The enterprising student did just that, tracking down Soderbergh at a screening of his 1991 film Kafka. Brenkus then earned course credit for learning about the film industry at the side of the young director.
“His advice was, 'Do everything yourself,'” Brenkus says. “That was really the foundation for [BASE Productions]. I taught myself how to shoot and how to edit.”
Brenkus teamed up with Mickey Stern, a law- and business-school graduate who also happened to be dating Brenkus' sister. Stern had been working as a real estate attorney but was looking to get into something he was more passionate about. The two hit it off immediately. “It's been a very powerful relationship,” Brenkus says.
They co-founded BASE upon Brenkus' graduation from Virginia. Stern would eventually marry Brenkus' sister, making the two business partners and brothers-in-law.
And business has been good since the company's inception. BASE's net and gross revenues have increased year-to-year since the company started, according to Stern. He says the company already has 75% of its 2009 revenue in the pipeline for 2010, even before a number of new show pitches have been made to networks.
“He is the most intense, driven and talented guy you will ever meet,” Stern says. “He's been a 20-hour-a-day guy since the day I met him. That's his personality.” Stern adds that whether he's producing television, hosting a show or training for a triathlon, Brenkus gravitates toward challenges: “The harder something is, the more he likes it.”
“He's got this genius brain with a childlike eagerness for information,” adds Ron Wechsler, ESPN's VP of series development and production. “It's really infectious.
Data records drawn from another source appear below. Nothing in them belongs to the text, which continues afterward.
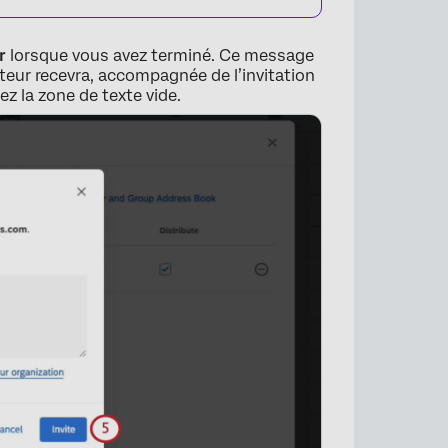
r
lorsque vous avez terminé. Ce message
ateur recevra, accompagnée de l’invitation
×
sez la zone de texte vide.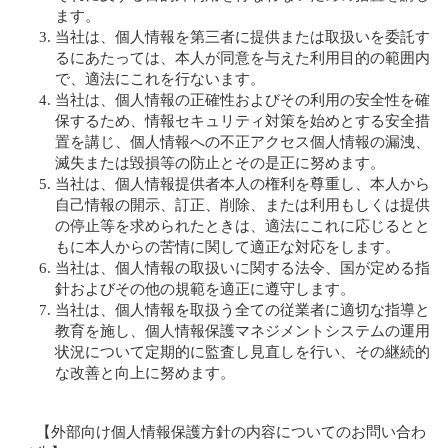
ます。
当社は、個人情報を第三者に提供または取扱いを委託す
るにあたっては、本人が同意を与えた利用目的の範囲内
で、適法にこれを行ないます。
当社は、個人情報の正確性およびその利用の安全性を確
保するため、情報セキュリティ対策を始めとする安全措
置を講じ、個人情報への不正アクセス個人情報の漏洩、
滅失または毀損等の防止とその是正に努めます。
当社は、個人情報提供者本人の権利を尊重し、本人から
自己情報の開示、訂正、削除、または利用もしくは提供
の停止等を求められたときは、適法にこれに応じるとと
もに本人からの苦情に関して適正な対応をします。
当社は、個人情報の取扱いに関する法令、国が定める指
針およびその他の規範を適正に遵守します。
当社は、個人情報を取扱う全ての従業者に適切な指導と
教育を施し、個人情報保護マネジメントシステムの運用
状況について定期的に監査し見直しを行い、その継続的
な改善と向上に努めます。
【外部向け個人情報保護方針の内容についてのお問い合わ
You don't leave a meeting with John thinking, 'Man, he's really not into this'....And John's personal knowledge of production and post-production are second to none.”
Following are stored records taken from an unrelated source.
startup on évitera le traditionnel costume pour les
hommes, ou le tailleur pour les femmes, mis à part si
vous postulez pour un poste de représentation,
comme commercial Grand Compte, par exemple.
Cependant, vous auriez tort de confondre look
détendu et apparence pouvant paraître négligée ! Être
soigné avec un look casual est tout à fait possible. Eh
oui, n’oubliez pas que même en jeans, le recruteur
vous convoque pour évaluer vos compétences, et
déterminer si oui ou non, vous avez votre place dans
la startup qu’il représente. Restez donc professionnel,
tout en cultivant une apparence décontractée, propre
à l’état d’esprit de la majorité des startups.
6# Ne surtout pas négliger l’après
In the early days of BASE, Stern managed the business affairs of the company while Brenkus handled creative. But over the years, Stern says the two have “worn both hats incredibly frequently.”
Sport Science is just one of a high-octane slate of shows BASE is producing. The roster includes A&E reality-based murder mystery Crime 360, Spike TV's Jesse James Is a Dead Man, National Geographic Channel's Fight Science and G4's Human Wrecking Balls.
Brenkus' love for film comes across in all of BASE's productions, which meld drama and powerful imagery for an intense viewer experience. “John's passions have always been both film and television,” Stern says. “The word we use a lot is 'cinematic.' Even if it's something that sounds like it's made for the small screen, there's always got to be build, got to be suspense and then there has to be a reveal.”
But with a track record of compelling programming, a slew of awards and a new 26,000-square-foot facility in Los Angeles, Brenkus is still hungry to pitch the next hit. “I think passion sells,” he says. “Our philosophy in creating high-quality product is to have passion in what we're doing. We've never taken on a project that we're not passionate about.”